Strike Them Hard, Drag Them To Church

The LEVITTS had children that weren’t exactly sane;
You’d try to ask them questions, their attention would wane.
Busted over the head and dragged on by the scruff
Because on Sundays Levitts rested, only then enough.

 
STRIKE THEM HARD. Drag them to Church.
STRIKE THEM HARD. Pull them to Church.
 
You could bust them over the heads with gun butts,
Canoe and clubs; Nothing seems to sink in or hurt.
The CHURCH could calm those fleats with flute, and HYMNAL sound.
During the sermons gag those beasts! howling out like hounds,
They’d pinch, STAB, hit and poke, ‘til each were purple and blue;
(Having to supply stronger OAK for the Levitts’ personal pew.)
 

They started storming over something early one morning,
The youngest one crawling, looking. He ran four rows,
Head ducked down low, before his brow smashed in, wood busting.
The mess brought the others laughing and screaming, tearing up the place;
The FATHER said, ‘Enough of this’ and whipped
Them outside, driving them out of his Grace.
This Open World opened them up to Open Minds
Up and down, like working ANTS destroying a tall tree.
These branches came to waste and want not,
Because it helped build a guillotine.
The blade was wide enough to chop two HEADS off
With edges of books and plates dirty.

(snake bites)

 
By digging a hole that was at the foot of the nearby orchard
Taking on an army of plum-laden trees with rocks for ammo.
Fingers that pried up rocks and branches – From the pit, a new idea;
Spread out branches & rocks to make a pictures of MOTHER on a hill-side.
Split-wood teeth pointed, just like the bitter wood angry jaw
The mouth, a pile of shrubs and kindling fired to make a flaming maw.
As Levitts ran CRAZY up and across her terrible storm-wrinkled brow,
The hill would have burnt up completely
Unless their yelps, jumps and leaps contained somehow.
 

After five days of insanity including: Piggy Drags, Gun Blasts,
A broken leg, teeth left in the creek, Cloth burning, rope burn,
Dirt war, porch busting; Drowsiness put them to sleep.
It’s a wonder no one was KILLED, including the onlookers
(Who could tolerate yet sustain).
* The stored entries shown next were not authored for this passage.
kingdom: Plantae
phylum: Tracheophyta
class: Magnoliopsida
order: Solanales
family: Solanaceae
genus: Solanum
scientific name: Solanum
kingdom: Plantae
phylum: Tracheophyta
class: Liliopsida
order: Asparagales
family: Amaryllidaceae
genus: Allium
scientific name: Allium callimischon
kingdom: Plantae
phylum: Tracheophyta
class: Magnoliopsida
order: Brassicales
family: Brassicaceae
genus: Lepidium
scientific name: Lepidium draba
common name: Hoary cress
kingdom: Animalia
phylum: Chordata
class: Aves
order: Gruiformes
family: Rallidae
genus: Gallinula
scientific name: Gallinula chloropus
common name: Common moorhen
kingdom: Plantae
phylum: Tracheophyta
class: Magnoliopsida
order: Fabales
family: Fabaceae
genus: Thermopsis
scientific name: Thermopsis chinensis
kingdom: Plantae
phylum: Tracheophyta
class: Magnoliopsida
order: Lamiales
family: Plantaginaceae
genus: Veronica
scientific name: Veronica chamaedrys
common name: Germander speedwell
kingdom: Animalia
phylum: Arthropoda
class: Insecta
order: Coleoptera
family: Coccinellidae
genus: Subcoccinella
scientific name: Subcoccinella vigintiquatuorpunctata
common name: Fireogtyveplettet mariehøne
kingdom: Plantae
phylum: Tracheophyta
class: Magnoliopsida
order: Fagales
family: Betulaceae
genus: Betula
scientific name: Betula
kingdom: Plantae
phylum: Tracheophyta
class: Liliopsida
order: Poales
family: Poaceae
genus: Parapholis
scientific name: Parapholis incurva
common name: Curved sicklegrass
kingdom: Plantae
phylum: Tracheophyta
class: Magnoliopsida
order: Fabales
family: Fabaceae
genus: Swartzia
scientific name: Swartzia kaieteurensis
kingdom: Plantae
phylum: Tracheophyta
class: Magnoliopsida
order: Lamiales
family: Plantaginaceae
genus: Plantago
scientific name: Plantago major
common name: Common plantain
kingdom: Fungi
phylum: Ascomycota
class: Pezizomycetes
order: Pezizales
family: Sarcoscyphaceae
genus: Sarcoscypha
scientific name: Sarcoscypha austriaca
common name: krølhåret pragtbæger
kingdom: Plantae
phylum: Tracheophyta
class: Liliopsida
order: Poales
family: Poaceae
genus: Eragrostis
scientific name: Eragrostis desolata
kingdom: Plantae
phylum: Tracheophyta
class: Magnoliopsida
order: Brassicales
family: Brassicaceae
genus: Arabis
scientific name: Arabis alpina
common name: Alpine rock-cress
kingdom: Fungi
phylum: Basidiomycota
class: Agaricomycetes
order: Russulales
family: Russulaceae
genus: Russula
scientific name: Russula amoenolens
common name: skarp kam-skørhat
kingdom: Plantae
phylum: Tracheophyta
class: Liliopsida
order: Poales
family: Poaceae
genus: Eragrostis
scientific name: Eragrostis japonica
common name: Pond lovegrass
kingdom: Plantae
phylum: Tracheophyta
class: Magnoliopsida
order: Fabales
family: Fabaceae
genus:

Those bruised messes were
Flute-tamed water dropped on pipes and made a somber sound.
The rider had more life than a corral of horses bucking up forever;
Never had such a sound been heard, and never such an AUDIENCE the water.

 
The years rolled, one meal every day, followed by the other.
Young years left the youths, and the WEATHER
Honored the Brothers and Sisters. Their minds aging,
No longer MISCHIEF were they pursuing, for they had learned
To hammer logs and sometimes thumbs in the calm of aging.